Soweit so gut – ich bin also nach wie vor flexibel und habe unterschiedliche Dienste in meiner Eigenen Hand.
Das große „Aber...“
Leider kommt so ein eigener Server – insbesondere mit dem Newsletterversand – mit einigen Hürden, die man nehmen muss. Cloudron beinhaltet einen Mailserver, sodass ich für meine eigenen E-Mails nicht auf Dienstleister wie Google, Outlook oder GMX & Co angewiesen bin. Leider musste ich bereits Kontakt mit einem großen Netzbetreiber aufnehmen, da mein Server – genauer: Die IP-Adresse meines Servers – auf einer Liste von "nicht-vertrauenswürdigen Sendern“ stand. Weil zu klein, zu unbedeutend, zu unbekannt. Hier zeigt sich die Macht, die von BigTech oder anderen Großanbietern ausgeht: Wer einen Großteil des E-Mailmarkts beherrscht, kann definieren, wer mitspielen darf, und wer nicht.
In meinem Fall war es so, dass E-Mails von einem Anbieter nicht an mich zugestellt wurden. Immerhin konnte ich das ausräumen, indem ich meinen Server bei jenem Anbieter über ein Kontaktformular registriert habe.

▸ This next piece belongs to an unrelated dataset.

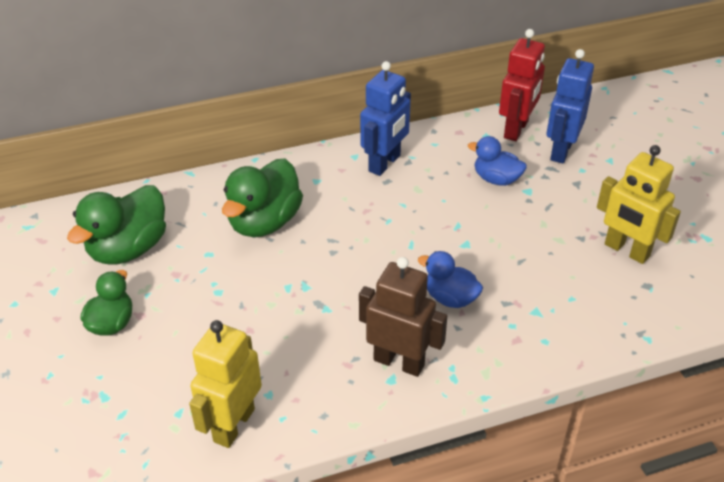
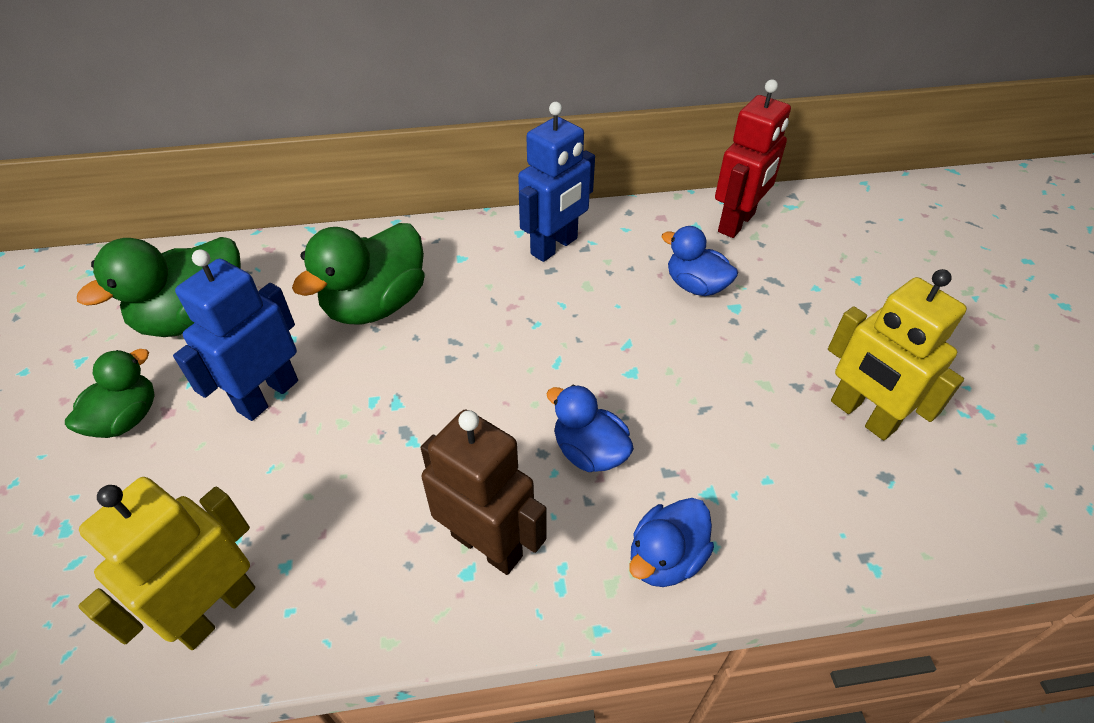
camera: 10 degrees right, 5 degrees up
(516, 352) = (665, 558): none -> blue duck
(561, 151) = (791, 258): blue robot -> blue robot (268, 396)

Ein verwandtes Problem gab es mit dem Newsletter-Versand. Einige von euch, die diesen Beitrag als E-Mail erhalten, haben meine Beiträge möglicherweise nur wegen meines LinkedIn-Posts abonniert. Dort habe ich geschildert, dass der Dienstleister für den Massenmailversand, den ich nutze (das geht leider nicht über meinen eigenen Mailserver) ebenfalls meinte, meine Webseite sei „zu klein“ und „zu wenig bekannt“ für die Inanspruchnahme seiner Dienste. Dank eurer Abos und einigem Hin und Her mit dem Support des Dienstleisters funktioniert nun alles, wie es soll.

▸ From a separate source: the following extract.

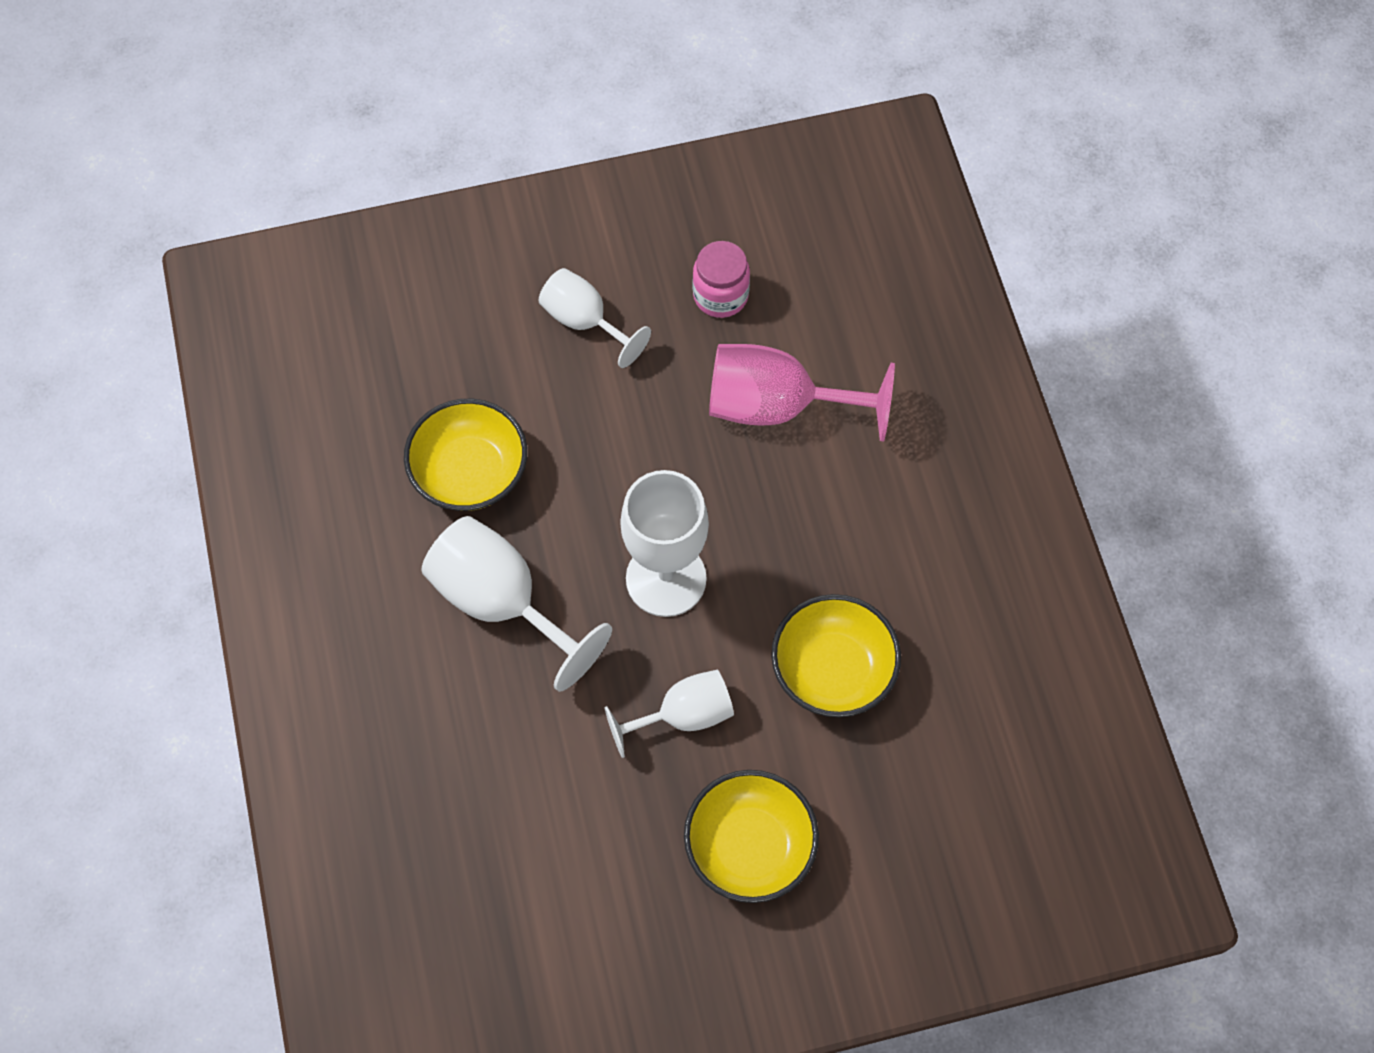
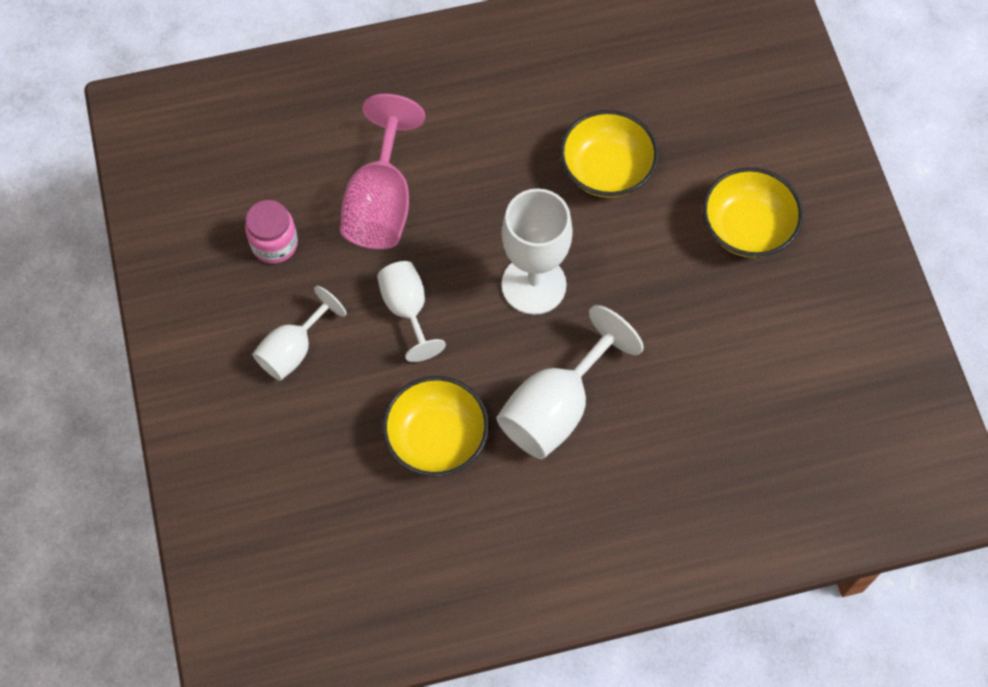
camera: 90 degrees left, 0 degrees up
(683, 715) = (647, 272): white goblet -> white goblet (407, 309)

Digitale Souveränität kostet
Aus dieser kleinen Episode „David hostet seinen Kram selbst“ nehme ich mit, dass digitale Souveränität auch in kleiner Ausgestaltung wie bei mir mit erheblichen Kosten verbunden ist: Nicht nur kostet der Server Geld (Miete für den Server, den Storage für das Backup und all die registrierten Domains), sondern vor allem kostet der Betrieb Zeit und Nerven. Ich muss mich technisch in einige Tools einarbeiten und mich über Tage (Wochen?) hinweg mit E-Mail-Support auseinandersetzen und argumentieren, warum ein kleiner, privater Blog doch bitte einen Newsletter versenden darf.
Ich bin bereit, diese Kosten für mich in Kauf zu nehmen, auch wenn ich nicht vollständig unabhängig bin. Außerdem denke ich, dass jede:r nach eigenen Möglichkeiten tun sollte, was eben möglich ist, um sich (und seine Umfeld) digital möglichst souverän aufzustellen.